So basically most what that article says is true, but there are some serious caveats, and of course there is one glaring error.

Quote:
Originally Posted by whyhighend.com
The fixed caliper can apply more squeezing power and apply that power more evenly during braking as force is directly applied to both sides even if its a two piston brake
They do have the word "can" in this sentence, so I guess technically it could be construed as correct if you use the meaning of can as a qualifier, as opposed to an absolute.

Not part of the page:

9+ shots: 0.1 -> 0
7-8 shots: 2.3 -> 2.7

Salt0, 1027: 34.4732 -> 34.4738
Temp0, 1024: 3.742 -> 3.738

Anyway...this is where they get it all wrong. Based on the rules hydraulics, and physics of brake caliper function(not material choice or manufacturing) this is WRONG . Given 2 calipers with same piston area the multiple piston fixed caliper DOES NOT apply more squeezing power than a floating caliper. It cant, Newtons 3rd law and the basics of hydraulics and pressure tells us so. However material and overall design will allow 2 calipers with same piston area to provide differing clamp loads at same brake pressure due to caliper structure, NOT piston arrangement. A monoblock billet caliper can apply more force than a lightweight aluminum floating caliper because the monoblock wont flex. Just like a massive cast iron floating caliper will apply more force than a superlight multipiece fixed caliper. Look at N-body or C5 alloy floating calipers to to see why people are opposed to them. But also look how many guys ditched the stock C6 Z06 8 piston calipers. Caliper material selection and structure/build quality have far more to do with brake feel or clamping load than piston arrangement.

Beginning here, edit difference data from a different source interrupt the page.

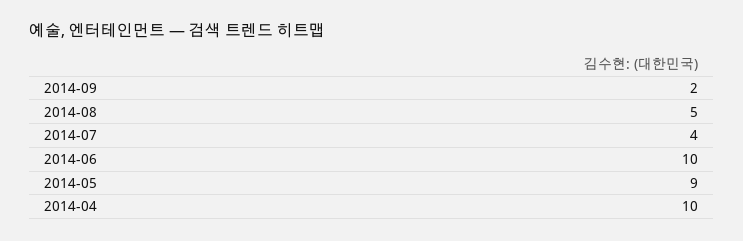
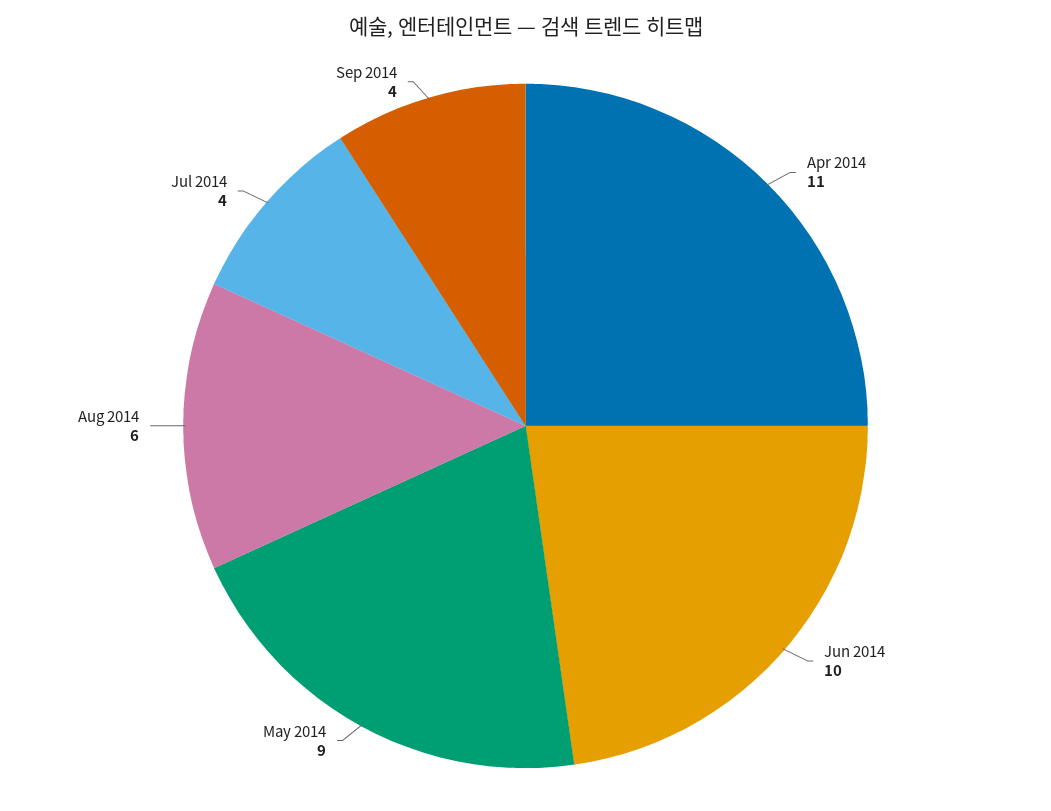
2014-09: 2 -> 4
2014-08: 5 -> 6
2014-04: 10 -> 11

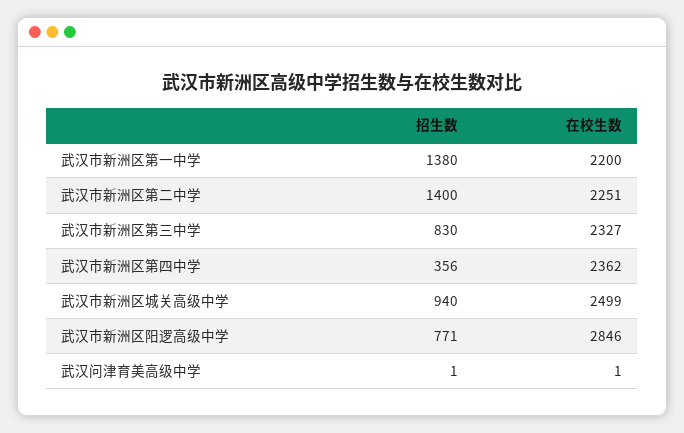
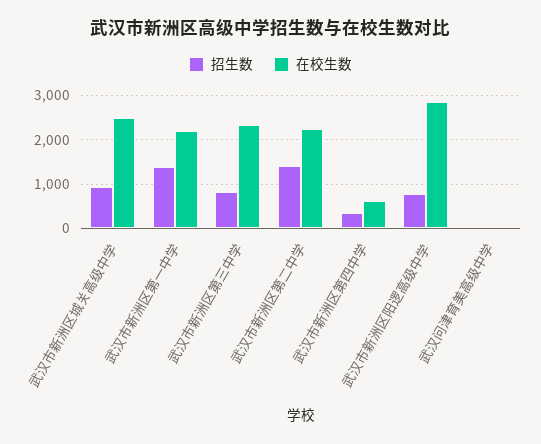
在校生数, 武汉市新洲区第四中学: 2362 -> 600

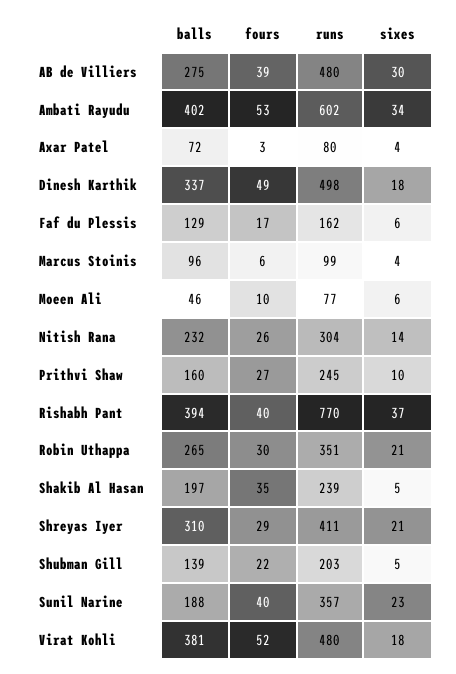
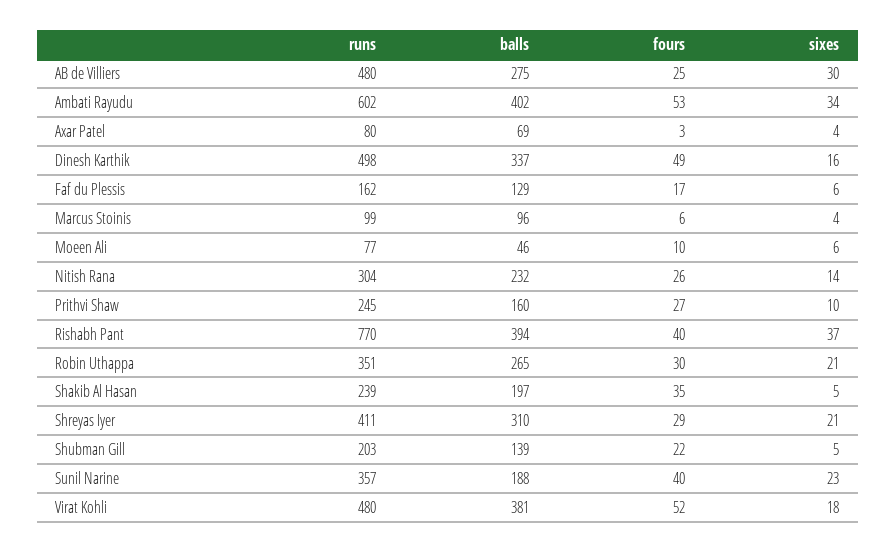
fours, AB de Villiers: 39 -> 25
balls, Axar Patel: 72 -> 69
sixes, Dinesh Karthik: 18 -> 16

In virtually all examples a fixed caliper is more expensive, they are correct, but often times packaging and mass restrictions based on other vehicle design elements determine caliper choice, this is one likely reason why youll find fixed calipers on 4cylinder Colorado trucks that clearly dont need them when we all know there are floating calipers on much heavier vehicles that would stop the truck perfectly well.

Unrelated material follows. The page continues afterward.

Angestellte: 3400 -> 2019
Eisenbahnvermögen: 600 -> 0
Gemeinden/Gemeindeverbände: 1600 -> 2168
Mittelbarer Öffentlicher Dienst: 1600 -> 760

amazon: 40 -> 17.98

Another way we can tell a common OE 4piston caliper isnt providing significantly more brake clamping force is that GM almost always keeps the floating and fixed caliper piston areas VERY close to each other, and uses the same master cylinder for both applications, if the fixed calipers were far superior in delivering increased clamp load GM would spec a a different master cylinder in order to maintain pedal feel and pedal travel equality between the vehicles. The 2015 Camaro has no less than 4 diffeent front brake setups and engines, they all use the same master cylinder

Some add'l points of my own:
Floating calipers have less failure points, and fewer parts.
Fixed calipers often require more maintenance to achieve consistent pad wear and quiet operation.
Floating calipers typically offer increased wheel clearance.
OE floating caliper/pads typically are not significantly lighter than the floating caliper they replace.